What the exercise asks >> Lines with the word "front" are the ones wanted. Copy each of them from the entries below.

Exercise material >>
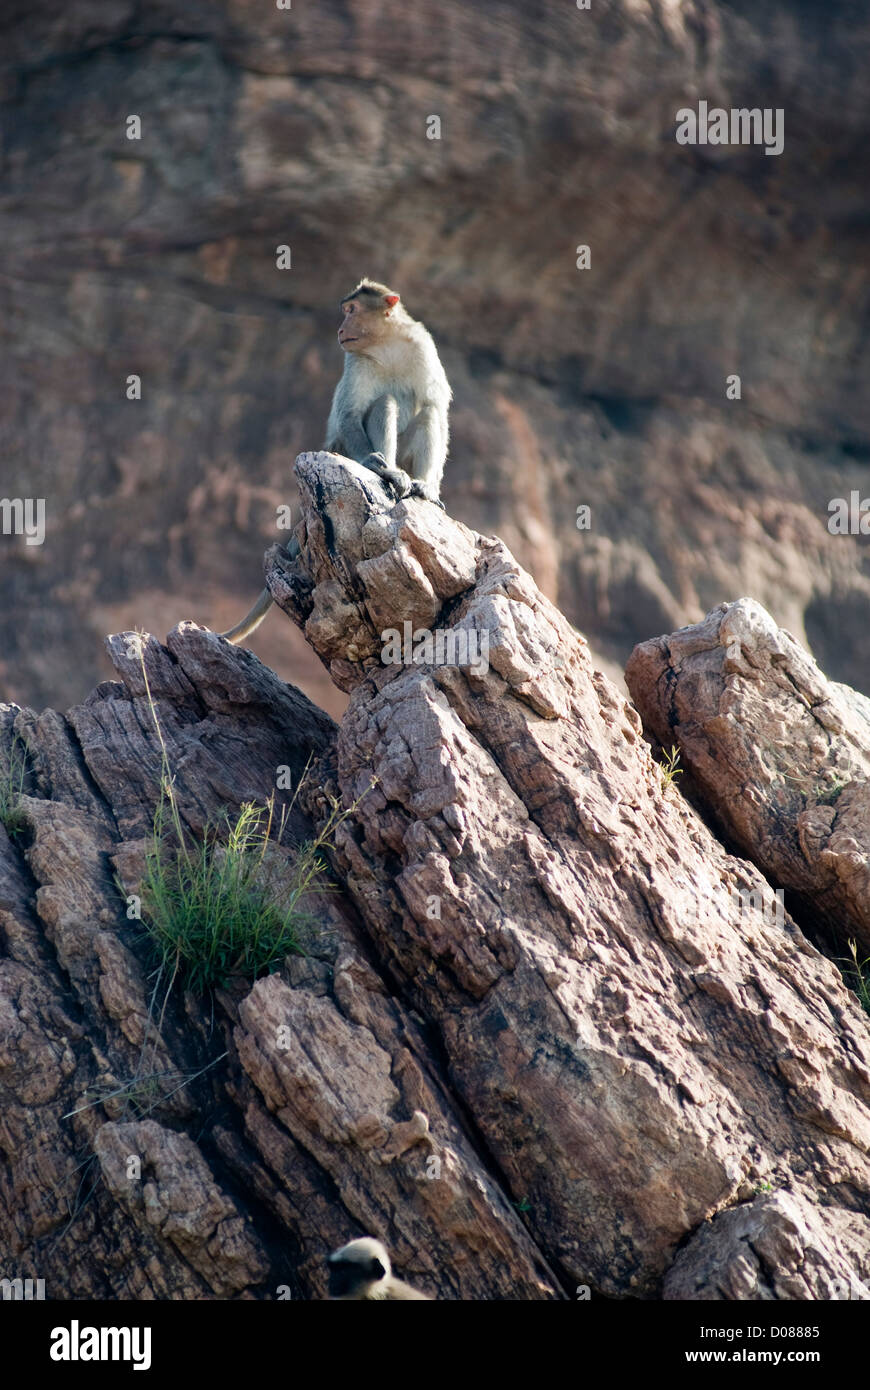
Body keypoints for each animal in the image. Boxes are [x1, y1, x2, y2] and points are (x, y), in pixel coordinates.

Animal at [216, 278, 450, 644]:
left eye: (351, 310)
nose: (340, 328)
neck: (385, 343)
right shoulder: (355, 361)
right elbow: (350, 415)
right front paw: (373, 461)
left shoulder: (423, 347)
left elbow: (436, 407)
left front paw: (431, 487)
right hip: (343, 447)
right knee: (384, 404)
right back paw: (386, 471)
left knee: (427, 414)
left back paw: (419, 484)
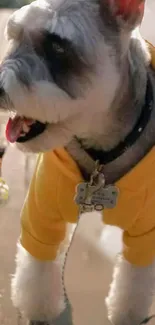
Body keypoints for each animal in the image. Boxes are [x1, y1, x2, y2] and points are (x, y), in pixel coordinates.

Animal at [0, 1, 155, 324]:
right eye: (14, 35)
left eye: (58, 46)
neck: (101, 155)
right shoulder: (41, 215)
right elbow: (37, 267)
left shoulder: (147, 235)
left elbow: (135, 281)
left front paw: (128, 314)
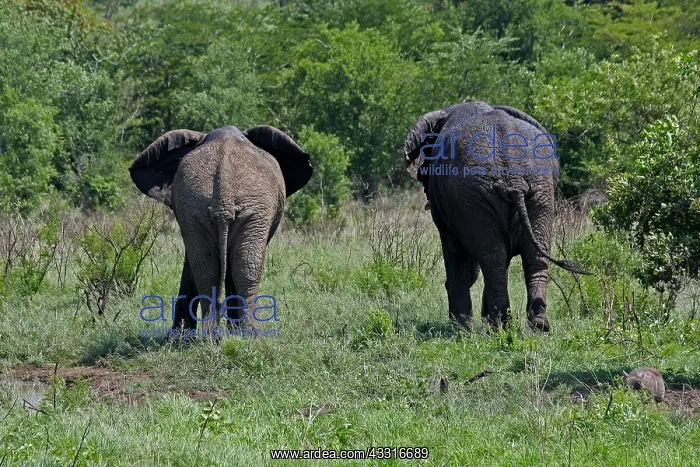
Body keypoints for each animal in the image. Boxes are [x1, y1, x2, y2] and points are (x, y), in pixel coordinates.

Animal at [130, 125, 312, 333]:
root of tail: (222, 197)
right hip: (243, 210)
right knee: (237, 267)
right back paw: (245, 335)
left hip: (207, 209)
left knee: (212, 270)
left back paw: (215, 336)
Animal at [403, 101, 586, 332]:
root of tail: (514, 179)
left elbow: (455, 253)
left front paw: (461, 329)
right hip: (538, 189)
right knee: (529, 256)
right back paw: (535, 325)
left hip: (479, 195)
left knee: (493, 259)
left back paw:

Result >>
right front paw: (373, 461)
left front paw: (431, 487)
left front paw: (128, 314)
left front paw: (461, 329)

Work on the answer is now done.